A high school dropout – who went on to earn BA and MBA degrees – he fathered six children, three boys and three girls. (He denies it was a “planned parenthood.”) He spent five years, one month, and 11 days in the U.S. military, all but basic training in a branch of the CIA. Harper was assigned to the Army, the Navy, and to the Air Force. “Nobody wanted me,” he says with a grin on his face. A most memorable part of his military duty was his participation in “Operation Ivy,” the firing of the world’s first H-bomb at Eniwetok Atoll in the Pacific Ocean.
As he was an observer at the birth of the Hydrogen Age, so too was he at the launching of Apollo 11 – which sent Neil Armstrong, Buzz Aldrin and Michael Collins to history’s first landing on the moon. Harper bantered with JFK at press conferences and chatted with HST in his Independence, Missouri library. He has also stood in a supermarket checkout line with Bush 41.
He was an avid sail-boater on the Great Lakes and beyond, a prize-winning skipper/owner of Harper’s Ferry in a number of 400-mile, Trans-Superior sailboat races. A somewhat less frantic trip was his 2,400-mile odyssey in his 47-foot sailboat through three of the Great Lakes, the Illinois and Mississippi rivers, and the Gulf of Mexico. It took Harper from his old home in the Twin Cities of Minnesota to a somewhat smaller version, his retirement home in College Station, Texas.
Early in his early retirement, Harper stumbled upon a story he thought had to have been almost over-written.
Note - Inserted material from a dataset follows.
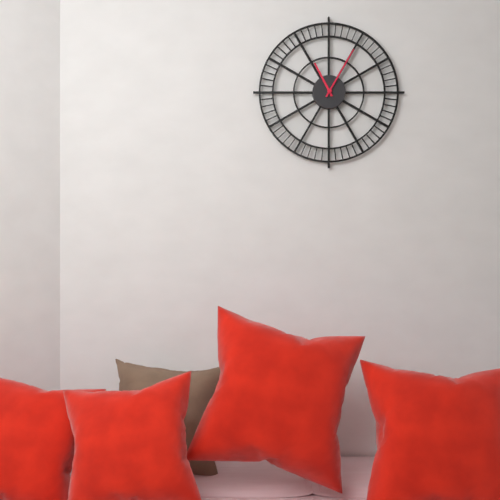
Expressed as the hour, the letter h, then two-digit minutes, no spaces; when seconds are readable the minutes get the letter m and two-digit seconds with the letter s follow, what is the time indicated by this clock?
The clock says 11h05
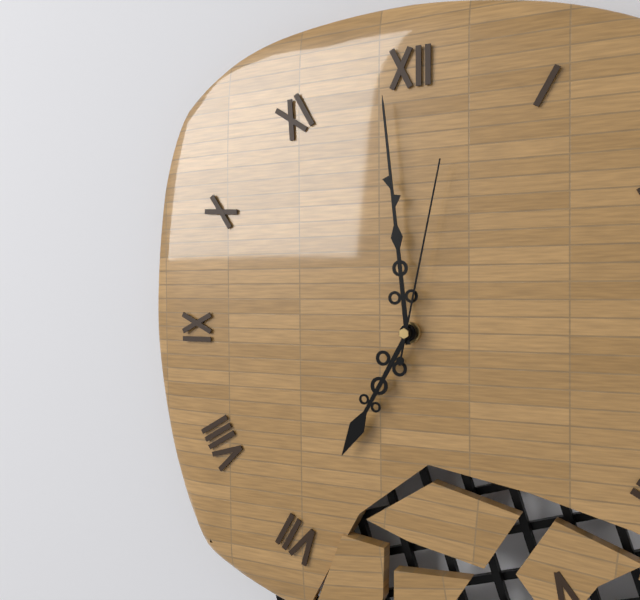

As it turned out, it never was completely covered – even though at the time it was only overshadowed on the national television newscasts by President Nixon’s resignation. Harper’s discovery turned into Eleven Days in Hell: The 1974 Carrasco Prison Siege in Huntsville, Texas. It won the Violet Crown Award presented by the Writers League of Texas as the “Best in Texas Non-Fiction for 2005.”
Another bit of journalistic recognition came his way in 2012 when his widely acclaimed Second Thoughts: Presidential Regrets with their Supreme Court Nominations was named an Honors Selection by the indie-publishers organization, B.R.A.G. Lawyers reading it have claimed it contains lessons “they never taught me in law school.”
His book on the perils and prizes of tow-boaters’ lives, The Rivers of Life - and Death, has been adopted by the National Mariners Association as a handbook for tow-boat operators. The media-labeled “author-historian” isn’t always in the grim world of prison sieges or life-and-death rivers (or in a prison death house as is covered in his An Eye for An Eye). In August of 2012, he published HOW COME? 96 Unanswerable Questions – such as, “HOW COME the ‘mirror, mirror on the wall’ never comes up with the right answer?!”